La lista se continúa con nombres que suenan más familiares al público de hoy: el ballet de Alfredo Alaría, radicado ahora en los Estados Unidos; el conjunto de los Lecuona Cuban Boys; la orquesta de Ary Baroso; las estrellas del Follies Bergere, de París; el ballet de Marina y Alberto; El Chúcaro y su espectáculo de estilizado folklorismo; la vedette Alicia Márquez; el trío Los Panchos; el cantante italiano Teddy Reno, etcétera.
Las menciones que se han hecho permiten asegurar que una de las características del Ta-Ba-Ris ha sido la de saber preservar su originario matiz cosmopolita y esto, creemos, ha sido factor primordial para que su fama trascendiera las fronteras nacionales. No había más que visitarlo una noche cualquiera y rondar por las mesas para darse cuenta de que gran parte de su clientela estaba constituida por extranjeros, por turistas, diplomáticos y financistas, que en su fugaz estada por Buenos Aires querían saber «qué era eso» del Ta-Ba-Ris (tanto como cualquier turista argentino en París, querría saber «qué es eso» del Moulin Rouge).
Para quienes no tuvieron oportunidad de conocerlo diremos que el Ta-Ba-Ris era un cabaret que muy relativamente justificaba tal denominación.
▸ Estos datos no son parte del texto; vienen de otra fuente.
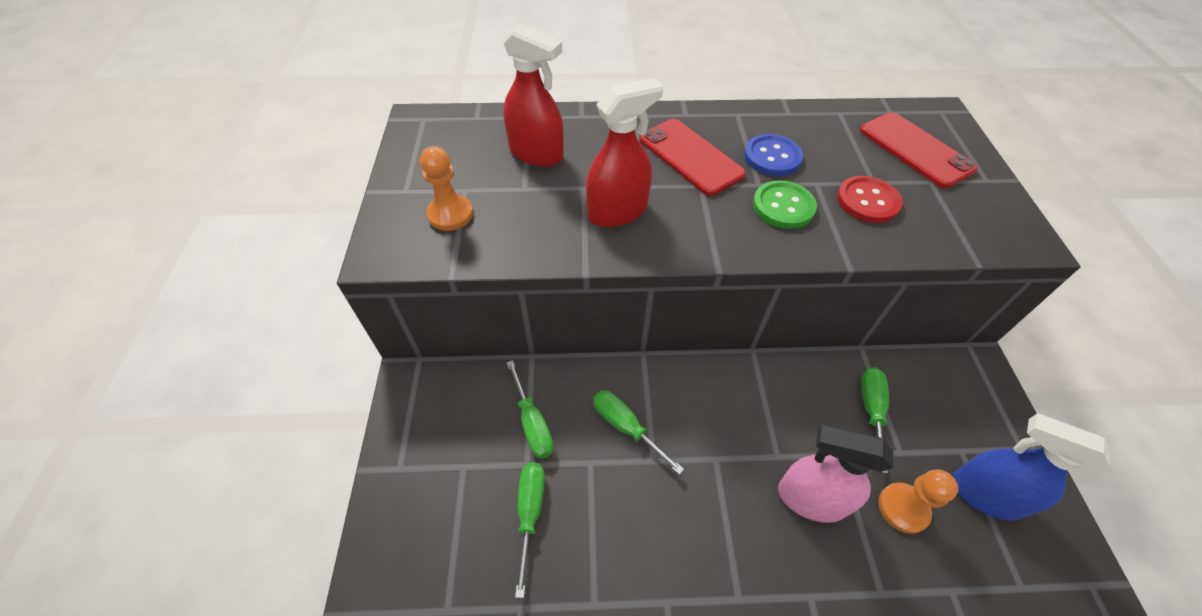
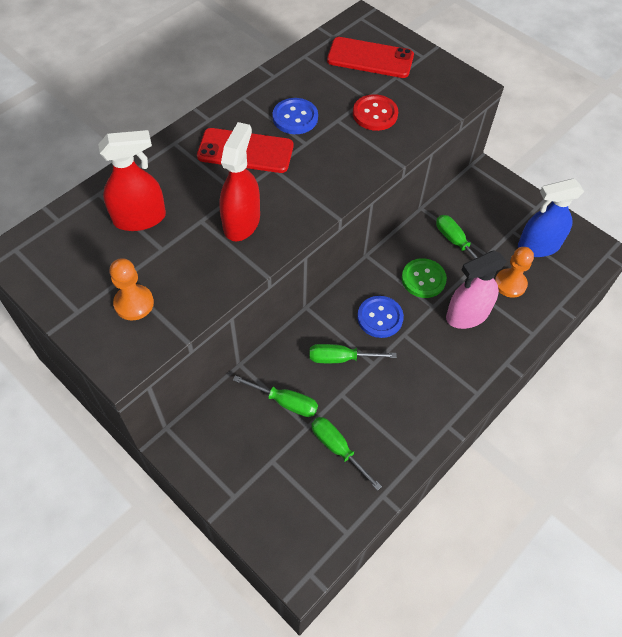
camera: 45 degrees left, 5 degrees up
(706, 420) = (380, 318): none -> blue button
(783, 206) = (333, 150): green button -> green button (423, 279)

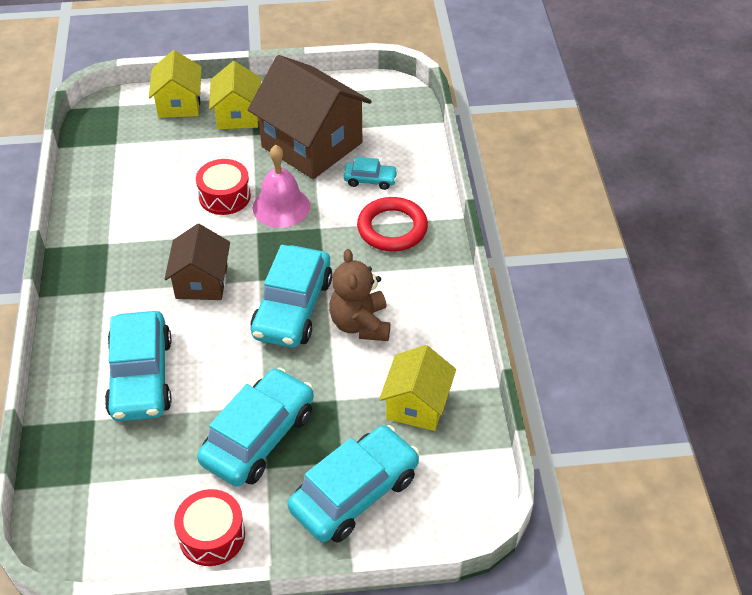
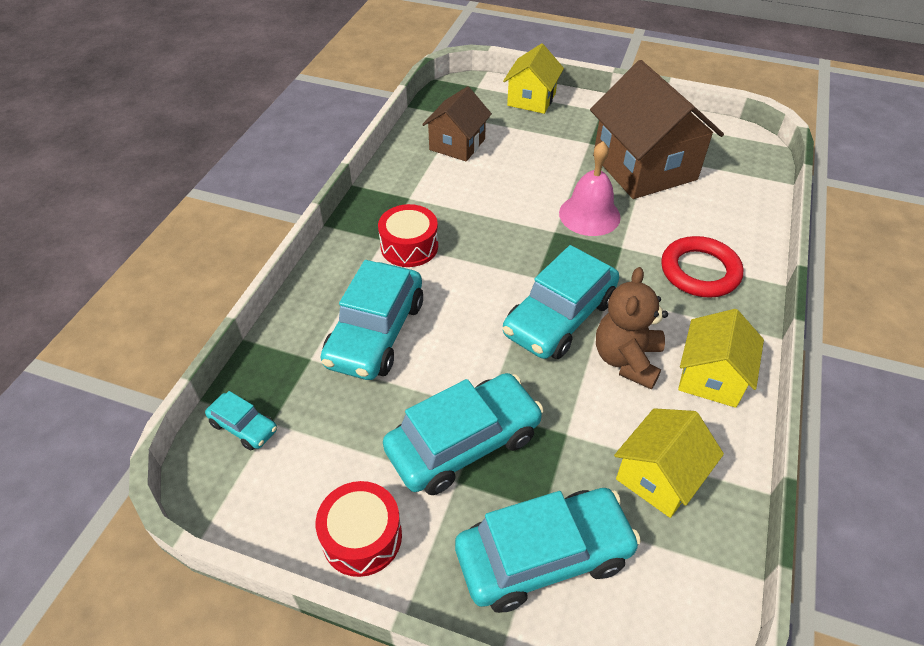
camera: 25 degrees right, 0 degrees up
(201, 282) = (478, 261): brown house -> brown house (457, 144)
(224, 196) = (537, 189): red drum -> red drum (409, 246)
(238, 115) = (582, 122): yellow house -> yellow house (711, 377)
(370, 180) = (693, 217): turquoise car -> turquoise car (244, 426)

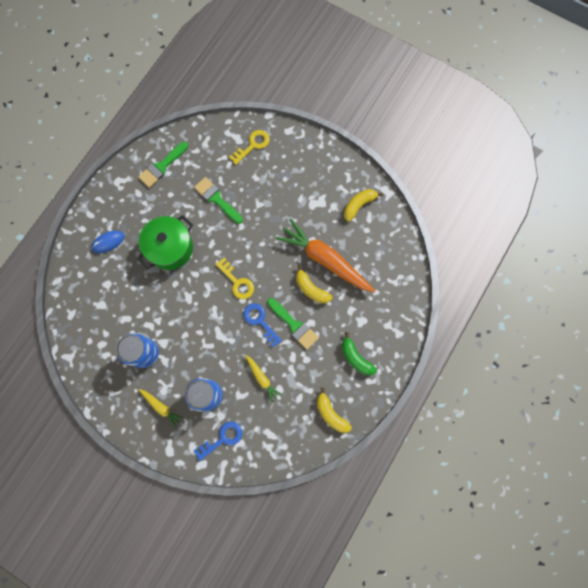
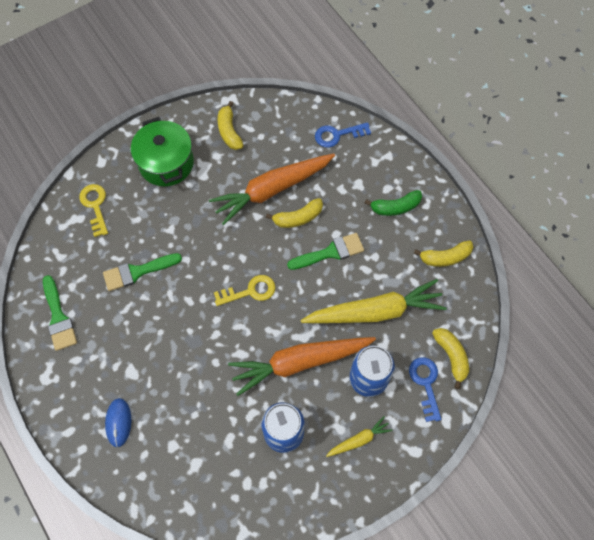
camera: 65 degrees left, 10 degrees down
(170, 248) = (168, 349): green pot -> green pot (166, 163)
(199, 341) = (300, 362): none -> orange carrot
(252, 450) = (451, 356): none -> yellow banana
(260, 321) = (308, 286): blue key -> blue key (337, 135)
(262, 378) = (375, 311): yellow carrot -> yellow carrot, size x2.16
Más bien pasaba por un restaurant en el que además de disfrutar de buena comida (el precio del cubierto era de 300 pesos), el parroquiano podía bailar y asistir a un ostentoso espectáculo de varieté, el cual se ofrecía en lo que se ha dado en llamar «función trasnoche». La sala había sido ganada por las familias, que empezaron a frecuentarla luego de una campaña periodística emprendida por el escritor Josué Quesada, en 1928, tendiente a lograr la europeización de la mujer argentina.
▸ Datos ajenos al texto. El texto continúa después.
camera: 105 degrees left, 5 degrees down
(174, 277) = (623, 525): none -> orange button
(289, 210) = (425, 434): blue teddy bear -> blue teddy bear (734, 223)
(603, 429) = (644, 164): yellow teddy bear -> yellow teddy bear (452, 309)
El todavía «pecaminoso» título de cabaret se explicaba sólo descendiendo al anexo “Paradis”, bar americano del subsuelo en el que diez empleadas de la casa, vistiendo suntuosos trajes de fiesta, trataban de mitigar la melancolía de caballeros solitarios al precio de un anís aguado. Fue necesario contratar muchachas políglotas, que hablaran por lo menos cuatro idiomas, porque también esos caballeros eran casi todos extranjeros.
Fuentes. “Los cabarets del Buenos Aires de antaño”. Artículo publicado en El Diario de Cuyo, con la firma de periodista Orlando Navarro; “El libro del Tango”. Horacio Ferrer, Ed. Ossorio-Vargas, Buenos Aires, 1970; Wikupedia.